EXTRACTED RECORDS:
..........

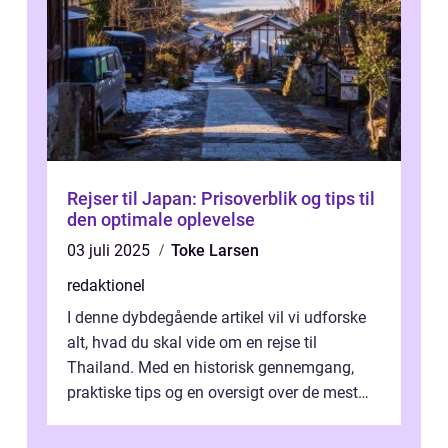
Rejser til Japan: Prisoverblik og tips til
den optimale oplevelse
03 juli 2025
Toke Larsen
redaktionel
I denne dybdegående artikel vil vi udforske
alt, hvad du skal vide om en rejse til
Thailand. Med en historisk gennemgang,
praktiske tips og en oversigt over de mest
populære destinationer, guider vi d...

..........

TASK DESCRIPTION: If a line holds a picture, skip the picture and transcribe the rest of the material exactly.

RESPONSE TO THE EXERCISE:
Rejser til Japan: Prisoverblik og tips til
den optimale oplevelse
03 juli 2025
Toke Larsen
redaktionel
I denne dybdegående artikel vil vi udforske
alt, hvad du skal vide om en rejse til
Thailand. Med en historisk gennemgang,
praktiske tips og en oversigt over de mest
populære destinationer, guider vi d...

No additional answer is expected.